BEGIN DATA SECTION

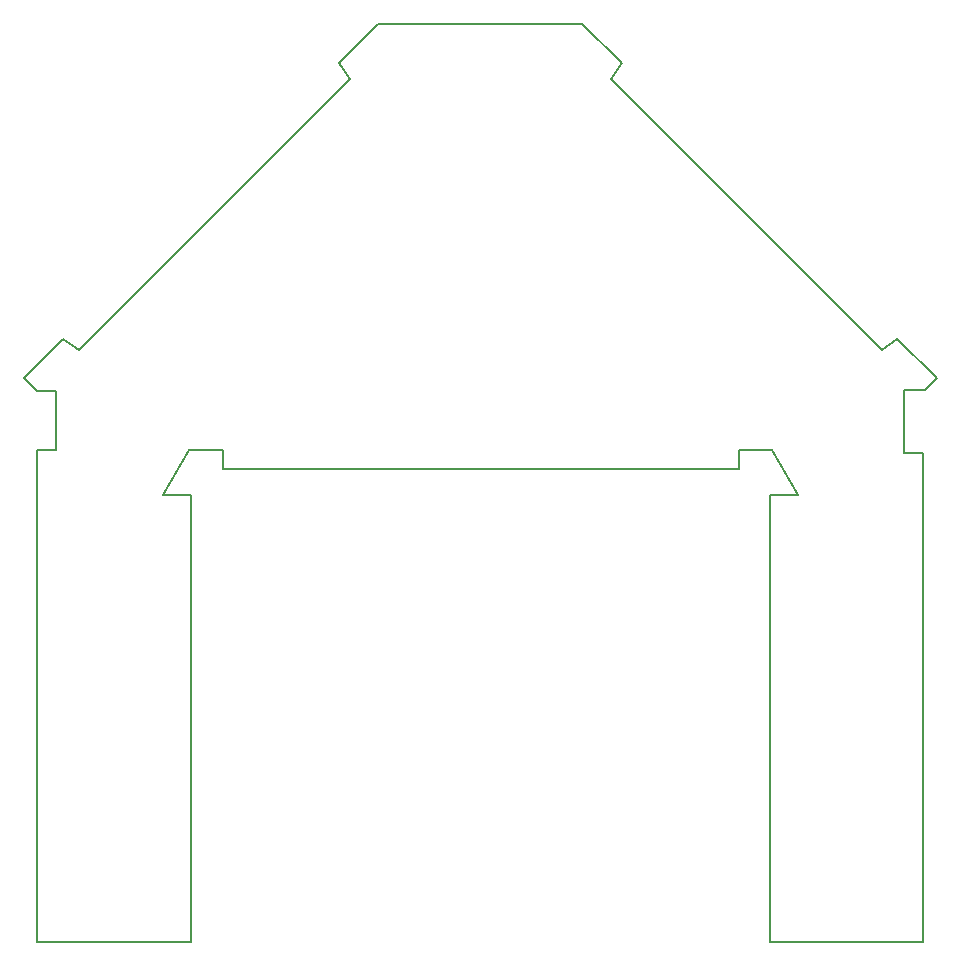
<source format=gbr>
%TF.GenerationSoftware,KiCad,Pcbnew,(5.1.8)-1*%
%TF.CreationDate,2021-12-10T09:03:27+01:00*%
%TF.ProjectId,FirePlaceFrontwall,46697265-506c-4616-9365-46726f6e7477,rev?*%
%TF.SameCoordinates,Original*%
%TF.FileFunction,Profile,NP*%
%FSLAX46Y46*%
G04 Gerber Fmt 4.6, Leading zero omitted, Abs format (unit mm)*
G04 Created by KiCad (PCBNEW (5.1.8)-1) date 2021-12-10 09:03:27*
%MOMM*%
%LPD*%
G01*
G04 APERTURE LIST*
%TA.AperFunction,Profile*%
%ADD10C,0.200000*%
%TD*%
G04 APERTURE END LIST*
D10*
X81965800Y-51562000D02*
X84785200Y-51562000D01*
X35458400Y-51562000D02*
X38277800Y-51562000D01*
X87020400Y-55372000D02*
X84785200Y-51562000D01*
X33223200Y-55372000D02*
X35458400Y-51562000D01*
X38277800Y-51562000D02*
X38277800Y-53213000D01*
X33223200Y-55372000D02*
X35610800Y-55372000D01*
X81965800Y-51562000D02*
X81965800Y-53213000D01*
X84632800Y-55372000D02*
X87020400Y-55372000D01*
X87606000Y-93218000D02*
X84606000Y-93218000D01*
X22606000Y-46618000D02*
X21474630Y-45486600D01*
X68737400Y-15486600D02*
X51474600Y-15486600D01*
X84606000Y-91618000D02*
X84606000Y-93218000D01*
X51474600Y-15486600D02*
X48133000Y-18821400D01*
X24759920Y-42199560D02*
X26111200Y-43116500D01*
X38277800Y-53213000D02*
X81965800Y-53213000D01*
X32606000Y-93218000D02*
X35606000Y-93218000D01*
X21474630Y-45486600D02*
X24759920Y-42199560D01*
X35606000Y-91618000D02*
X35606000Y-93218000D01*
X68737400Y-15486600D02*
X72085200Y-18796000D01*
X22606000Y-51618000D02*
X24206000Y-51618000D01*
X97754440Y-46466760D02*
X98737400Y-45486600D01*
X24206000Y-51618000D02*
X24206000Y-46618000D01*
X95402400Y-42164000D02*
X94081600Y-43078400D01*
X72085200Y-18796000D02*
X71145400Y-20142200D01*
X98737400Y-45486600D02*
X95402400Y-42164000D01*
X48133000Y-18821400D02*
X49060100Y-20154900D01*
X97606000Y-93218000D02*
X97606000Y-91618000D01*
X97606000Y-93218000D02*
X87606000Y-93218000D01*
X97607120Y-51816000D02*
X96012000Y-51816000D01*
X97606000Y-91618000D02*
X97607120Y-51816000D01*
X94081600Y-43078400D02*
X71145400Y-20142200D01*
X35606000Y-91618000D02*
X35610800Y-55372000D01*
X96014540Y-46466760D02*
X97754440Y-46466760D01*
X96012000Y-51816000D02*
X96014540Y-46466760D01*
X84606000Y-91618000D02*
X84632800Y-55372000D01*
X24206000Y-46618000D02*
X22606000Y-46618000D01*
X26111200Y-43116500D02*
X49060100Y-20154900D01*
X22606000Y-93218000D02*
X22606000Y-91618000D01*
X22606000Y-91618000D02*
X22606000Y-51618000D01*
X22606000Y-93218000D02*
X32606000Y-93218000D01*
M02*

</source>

END DATA SECTION
BEGIN DATA SECTION

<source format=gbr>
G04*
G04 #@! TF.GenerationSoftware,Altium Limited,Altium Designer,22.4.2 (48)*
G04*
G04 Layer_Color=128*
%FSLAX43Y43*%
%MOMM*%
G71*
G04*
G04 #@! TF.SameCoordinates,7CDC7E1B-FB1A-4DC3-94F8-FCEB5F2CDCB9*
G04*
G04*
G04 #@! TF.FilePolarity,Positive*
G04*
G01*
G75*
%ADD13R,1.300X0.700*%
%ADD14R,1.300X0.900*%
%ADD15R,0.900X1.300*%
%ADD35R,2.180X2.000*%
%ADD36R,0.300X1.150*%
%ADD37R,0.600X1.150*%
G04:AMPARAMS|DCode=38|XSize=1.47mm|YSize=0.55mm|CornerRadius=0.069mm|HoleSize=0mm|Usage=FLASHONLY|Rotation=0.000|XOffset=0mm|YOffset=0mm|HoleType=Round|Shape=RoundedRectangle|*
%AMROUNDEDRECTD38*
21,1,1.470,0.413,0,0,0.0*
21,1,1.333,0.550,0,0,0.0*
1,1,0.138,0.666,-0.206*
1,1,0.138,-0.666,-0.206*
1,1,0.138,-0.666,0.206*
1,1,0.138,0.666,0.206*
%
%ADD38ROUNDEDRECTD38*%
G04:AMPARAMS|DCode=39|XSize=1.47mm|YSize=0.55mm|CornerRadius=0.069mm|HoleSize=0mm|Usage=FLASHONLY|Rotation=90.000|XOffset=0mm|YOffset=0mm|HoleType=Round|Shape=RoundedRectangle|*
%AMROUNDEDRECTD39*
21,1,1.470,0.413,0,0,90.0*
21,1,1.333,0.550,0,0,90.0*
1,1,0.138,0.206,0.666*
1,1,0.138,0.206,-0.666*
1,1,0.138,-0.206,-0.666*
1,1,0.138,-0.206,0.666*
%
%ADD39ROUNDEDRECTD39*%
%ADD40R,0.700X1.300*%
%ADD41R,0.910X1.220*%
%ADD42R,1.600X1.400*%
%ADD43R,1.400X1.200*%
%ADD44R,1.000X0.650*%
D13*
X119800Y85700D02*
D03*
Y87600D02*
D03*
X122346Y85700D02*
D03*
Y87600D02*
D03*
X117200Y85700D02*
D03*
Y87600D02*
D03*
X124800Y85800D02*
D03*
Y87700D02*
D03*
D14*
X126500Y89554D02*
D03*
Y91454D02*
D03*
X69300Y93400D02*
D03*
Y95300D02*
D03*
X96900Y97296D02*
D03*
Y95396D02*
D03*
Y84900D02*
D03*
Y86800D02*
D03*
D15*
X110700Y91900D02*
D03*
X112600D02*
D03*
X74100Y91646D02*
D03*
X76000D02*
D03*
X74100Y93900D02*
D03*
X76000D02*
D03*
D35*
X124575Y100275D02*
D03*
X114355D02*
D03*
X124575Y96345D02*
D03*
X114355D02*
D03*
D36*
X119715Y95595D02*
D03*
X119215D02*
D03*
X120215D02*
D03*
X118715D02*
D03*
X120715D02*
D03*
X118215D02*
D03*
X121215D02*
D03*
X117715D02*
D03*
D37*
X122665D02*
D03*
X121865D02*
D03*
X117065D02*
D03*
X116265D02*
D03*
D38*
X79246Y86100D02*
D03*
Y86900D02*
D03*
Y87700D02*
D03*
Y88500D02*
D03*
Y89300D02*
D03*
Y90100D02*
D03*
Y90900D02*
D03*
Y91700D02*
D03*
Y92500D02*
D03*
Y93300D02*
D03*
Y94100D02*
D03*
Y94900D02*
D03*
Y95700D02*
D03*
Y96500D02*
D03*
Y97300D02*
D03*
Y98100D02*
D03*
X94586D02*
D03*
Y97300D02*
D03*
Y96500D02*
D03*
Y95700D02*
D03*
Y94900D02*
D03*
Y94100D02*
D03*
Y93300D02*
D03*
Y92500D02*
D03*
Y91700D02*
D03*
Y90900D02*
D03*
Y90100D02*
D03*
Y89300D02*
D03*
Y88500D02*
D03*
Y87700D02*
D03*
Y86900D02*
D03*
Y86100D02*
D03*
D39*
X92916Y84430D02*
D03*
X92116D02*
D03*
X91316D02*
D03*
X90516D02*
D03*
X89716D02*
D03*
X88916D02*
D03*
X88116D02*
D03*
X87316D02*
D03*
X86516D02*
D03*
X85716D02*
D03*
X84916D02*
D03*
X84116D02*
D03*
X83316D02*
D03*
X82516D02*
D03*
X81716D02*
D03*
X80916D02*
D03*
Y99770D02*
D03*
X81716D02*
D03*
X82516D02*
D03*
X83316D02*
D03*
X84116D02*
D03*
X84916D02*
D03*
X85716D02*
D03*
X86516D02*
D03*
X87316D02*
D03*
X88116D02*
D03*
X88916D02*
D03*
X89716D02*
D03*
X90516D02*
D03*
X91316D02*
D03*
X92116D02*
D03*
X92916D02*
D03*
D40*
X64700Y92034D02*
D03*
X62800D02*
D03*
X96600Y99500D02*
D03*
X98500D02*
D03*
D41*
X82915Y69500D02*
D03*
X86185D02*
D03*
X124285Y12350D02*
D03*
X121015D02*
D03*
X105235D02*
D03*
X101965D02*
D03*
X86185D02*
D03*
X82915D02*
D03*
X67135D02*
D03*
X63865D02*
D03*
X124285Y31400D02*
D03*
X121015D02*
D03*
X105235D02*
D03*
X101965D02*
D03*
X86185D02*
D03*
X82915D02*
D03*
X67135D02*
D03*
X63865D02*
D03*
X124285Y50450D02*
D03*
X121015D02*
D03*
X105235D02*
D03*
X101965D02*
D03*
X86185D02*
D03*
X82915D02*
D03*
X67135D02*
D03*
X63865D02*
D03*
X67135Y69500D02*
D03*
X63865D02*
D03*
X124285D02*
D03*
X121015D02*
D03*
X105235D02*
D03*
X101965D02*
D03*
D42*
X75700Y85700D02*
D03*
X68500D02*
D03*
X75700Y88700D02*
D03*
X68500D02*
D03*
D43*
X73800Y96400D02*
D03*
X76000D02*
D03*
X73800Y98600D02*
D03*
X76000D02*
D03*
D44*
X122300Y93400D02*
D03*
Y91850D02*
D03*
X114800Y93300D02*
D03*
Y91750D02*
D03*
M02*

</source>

END DATA SECTION

*TASK REQUIREMENTS*:
From the entries above, extract each line containing "HoleSize".

*ANSWER AREA*:
G04:AMPARAMS|DCode=38|XSize=1.47mm|YSize=0.55mm|CornerRadius=0.069mm|HoleSize=0mm|Usage=FLASHONLY|Rotation=0.000|XOffset=0mm|YOffset=0mm|HoleType=Round|Shape=RoundedRectangle|*
G04:AMPARAMS|DCode=39|XSize=1.47mm|YSize=0.55mm|CornerRadius=0.069mm|HoleSize=0mm|Usage=FLASHONLY|Rotation=90.000|XOffset=0mm|YOffset=0mm|HoleType=Round|Shape=RoundedRectangle|*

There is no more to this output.